Mocha Dick had been harried by whalers from at least 1810, and it was in the late 1830s that he was killed (according to Jeremiah Reynolds’s book Mocha Dick: or the White Whale of the Pacific).

But back to Ahab, a strict, dour man with 40 years of whaling under his belt, whose obsession with the giant mythical beast takes on a biblical aspect as he leads the crew of his ship, the Pequod, to their deaths in his pursuit of the ultimate quarry.

Perhaps the same relationship can be seen between the book and its author – Melville believed it was his masterwork; the critics did not, and so the author well known for books such as Typee and Omoo started a slide towards literary oblivion, becoming rescued only by the Modernists after the First World War who saw his discursive, eclectic, jackdaw style as a precursor to experiments they were conducting.

 

 

Jaws (1975, dir: Steven Spielberg)

Jaws is the Moby-Dick of the screen, the tale of a captain obsessed with a big maritime beast translating easily from one medium to another and one species to another. Doing the translating were director Steven Spielberg and Carl Gottlieb, who rewrote a lot of Peter Benchley’s original screenplay, not forgetting Robert Shaw as the crazed Quint, Ahab in greasy modern garb.

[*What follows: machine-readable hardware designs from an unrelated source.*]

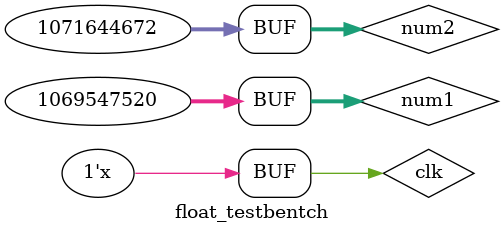
<source format=v>
`timescale 1ns / 1ps


module float_testbentch();

reg clk;
reg [31:0] num1, num2, ans;
reg ans_valid;

initial begin
    clk <= 1'b0;
    num1 <= 0;
    num2 <= 0;
    num1 <= 32'h3FC0_0000;  // 1.1 x 2^0
    num2 <= 32'h3FE0_0000;  // 1.11 x 2^0
end

always #2 clk <= ~clk;

FADD fadd (
  .aclk(clk),                                  // input wire aclk
  .s_axis_a_tvalid(32'b1),            // input wire s_axis_a_tvalid
  .s_axis_a_tdata(num1),              // input wire [31 : 0] s_axis_a_tdata

  .s_axis_b_tvalid(32'b1),            // input wire s_axis_b_tvalid
  .s_axis_b_tdata(num1),              // input wire [31 : 0] s_axis_b_tdata

  .m_axis_result_tvalid(ans_valid),  // output wire m_axis_result_tvalid
  .m_axis_result_tdata(ans)    // output wire [31 : 0] m_axis_result_tdata
);
endmodule

</source>
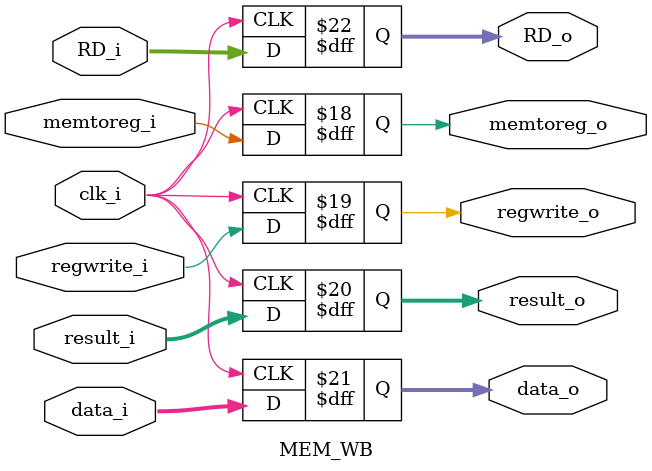
<source format=v>
module MEM_WB
(
    clk_i,
    memtoreg_i,
    regwrite_i,
    data_i,
    result_i,
    RD_i,
    memtoreg_o,
    regwrite_o,
    data_o,
    result_o,
    RD_o,
);

input				clk_i;
input				memtoreg_i;
input				regwrite_i;
input [31:0]		result_i;
input [31:0]		data_i;
input [4:0]			RD_i;

output reg			memtoreg_o = 1'b0;
output reg			regwrite_o = 1'b0;
output reg [31:0]	result_o = 32'b0;
output reg [31:0]	data_o = 32'b0;
output reg [4:0]	RD_o = 5'b0;

always@(posedge clk_i) begin
    memtoreg_o <= memtoreg_i;
	if(regwrite_i == 1'b1 || regwrite_i == 1'b0) begin
		regwrite_o	<= regwrite_i;
		RD_o		<= RD_i;
		data_o		<= data_i;
		result_o	<= result_i;
	end
end
endmodule

</source>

Telling the story of a giant white shark that terrorises a holiday town, and the three men who assemble, with varying degrees of reluctance, to kill it, Jaws is the story of one man’s obsession and another man’s fear (the third man, Richard Dreyfuss, being little more than an on-screen narrator, our Ishmael).

It’s also notable for being one of the few Spielberg films with a countercultural bent. Ironically, it’s considered to be the film that changed Hollywood, sounding the death knell for those vaguely countercultural films of the early 1970s and signalling the arrival of the era of the summer blockbuster, the event movie, the movie that opens on every screen in the world simultaneously (finances permitting).

Spielberg learnt a vital lesson from his film Duel, in which lone motorist Dennis Weaver is monstered by a gigantic truck, the driver of which is never seen. We don’t see much of the shark in Jaws either, and the film is all the better for it.

And it’s why anyone who has ever seen the film has a far more complicated relationship with swimming in the sea than they used to, even in waters where you’d never find sharks – the fact that there isn’t a shark there doesn’t mean there isn’t a shark there, if you follow me.

 

 

Why Watch?

 

  • The John Williams score – der duh
  • Robert Shaw’s Indianapolis speech, largely written by him
  • “You’re going to need a bigger boat”
  • How many films lend their names to Bond villains?